7. ...Behind The Outside Boundaries
8. Sertraline
9. Natols
10. Irises And Tulips
11. No Longer Feel Pain
12. Bleed
13. Amplifier
14.  Heaven And A Hope Eternal


     Mmmm... what a wonderful release. It's smooth and deliciously tempting with deep bassy hydraulic drones of differential timbre, clinking, chiming and clanks ("Bellon 1"). Swishy drum and bass with droning faded hornlike atmospherics, and synth sampling of strange noises abound in "There Is Nothing Than Other", "Stringsong 3", "Sertraline", (which brings to mind M. Harris from Scorn.) Lengthy evil drones touched lightly with synthetic high pitches, rumbles, and lurking swirls of ambience expand in "Darkheart."  Leading to "Untitled", a sassy exchange between elements of percussion, tempo, beat and minimal keyboard work, brilliantly delightful.

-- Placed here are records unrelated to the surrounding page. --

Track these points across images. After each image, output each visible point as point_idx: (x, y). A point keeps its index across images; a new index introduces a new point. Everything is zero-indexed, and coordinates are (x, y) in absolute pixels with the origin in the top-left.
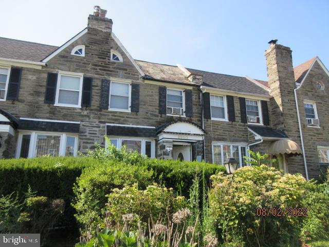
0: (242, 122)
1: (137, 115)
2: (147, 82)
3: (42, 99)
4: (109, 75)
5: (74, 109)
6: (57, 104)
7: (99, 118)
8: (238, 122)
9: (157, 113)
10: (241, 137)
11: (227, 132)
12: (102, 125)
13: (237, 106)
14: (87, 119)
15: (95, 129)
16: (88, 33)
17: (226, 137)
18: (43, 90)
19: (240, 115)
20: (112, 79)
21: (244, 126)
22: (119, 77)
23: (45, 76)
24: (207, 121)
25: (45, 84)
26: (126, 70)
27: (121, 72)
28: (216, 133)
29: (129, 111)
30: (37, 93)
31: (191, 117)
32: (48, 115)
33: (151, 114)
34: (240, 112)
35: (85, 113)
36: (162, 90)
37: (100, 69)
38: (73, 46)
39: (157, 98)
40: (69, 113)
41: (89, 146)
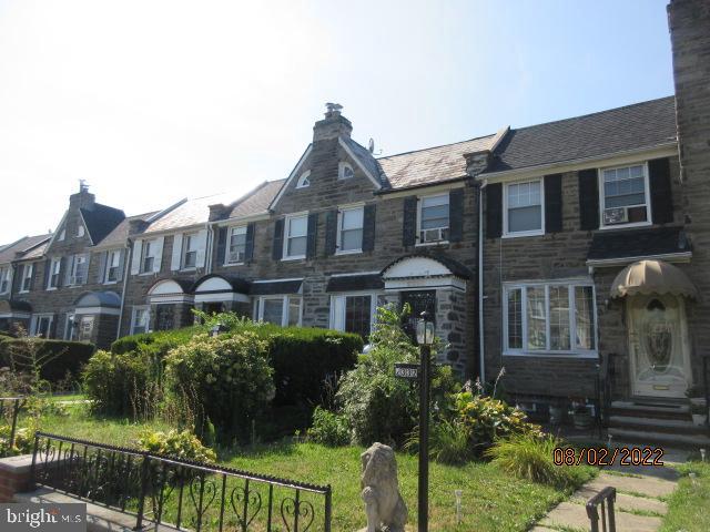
0: (582, 229)
1: (370, 255)
2: (385, 197)
3: (270, 255)
4: (336, 202)
5: (298, 261)
6: (285, 258)
7: (325, 269)
8: (572, 230)
9: (400, 246)
10: (578, 265)
11: (540, 259)
12: (328, 278)
13: (571, 194)
14: (311, 273)
15: (320, 285)
16: (313, 151)
17: (536, 269)
18: (271, 243)
19: (578, 214)
20: (341, 207)
21: (589, 236)
22: (348, 202)
23: (273, 225)
24: (493, 242)
25: (272, 236)
26: (357, 187)
27: (351, 193)
28: (512, 264)
29: (360, 251)
30: (266, 249)
31: (458, 240)
32: (275, 274)
33: (392, 249)
34: (578, 205)
35: (310, 264)
36: (410, 205)
37: (326, 198)
38: (298, 176)
39: (401, 220)
40: (295, 268)
41: (314, 308)
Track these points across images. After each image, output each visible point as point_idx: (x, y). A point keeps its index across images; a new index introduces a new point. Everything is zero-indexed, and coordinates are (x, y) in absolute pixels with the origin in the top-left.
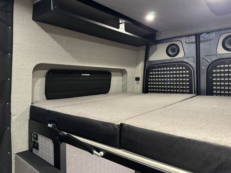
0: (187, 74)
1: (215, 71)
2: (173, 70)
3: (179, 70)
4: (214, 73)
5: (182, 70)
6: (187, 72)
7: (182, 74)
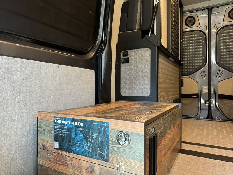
0: (201, 39)
1: (222, 35)
2: (190, 38)
3: (195, 37)
4: (222, 36)
5: (197, 37)
6: (201, 38)
7: (197, 40)
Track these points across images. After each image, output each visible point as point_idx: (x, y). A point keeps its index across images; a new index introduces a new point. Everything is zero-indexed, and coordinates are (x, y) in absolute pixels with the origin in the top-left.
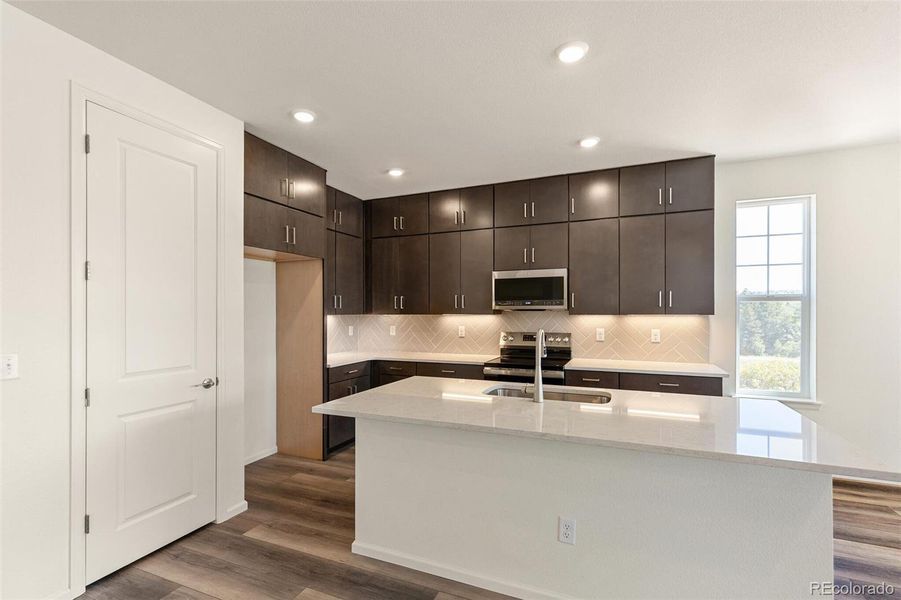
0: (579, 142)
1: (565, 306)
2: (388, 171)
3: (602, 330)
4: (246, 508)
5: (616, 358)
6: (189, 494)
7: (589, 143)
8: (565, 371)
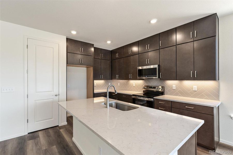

    "Left For Dead" moves into yet uncharted sounds on this release, powerful noisey drum/bass/hydraulic injections flow together to bring brief walls of tasty noise then slowly fades into a wicked off key chaotic end.  "...Behind The Outside Boundaries", is yet another strange track, upbeat in tempo, it even seems a bit happy in sound and synth, more power drum and bass, horn samples and a marchlike quality.
    More atmospheric textures, drum/bass, intense beats and whipping synth sampling kicks on "Natols", while a more quiet track comes next with the title track "Irises And Tulips", more of that hydraulic drone with fade in timbre plus clinklings of bells, low beating bass and a electro-slaps keeping pace, very nice. The last four tracks are for the most part in keeping with the rest of the CD. Dark, methodic, well composed, very synthetic, churning electronic drones, whirrs and chinkling chimes, powerful elements of percussion (drum/bass/metal de metal, valve-like compressions), a taste of dark orchestral movements ("Amplifier" [I believe this is a live version), and enough diversity to retain my interest ("Heaven And Hope Eternal") and spin this CD on a regular basis. Definitely music with which to pay attention.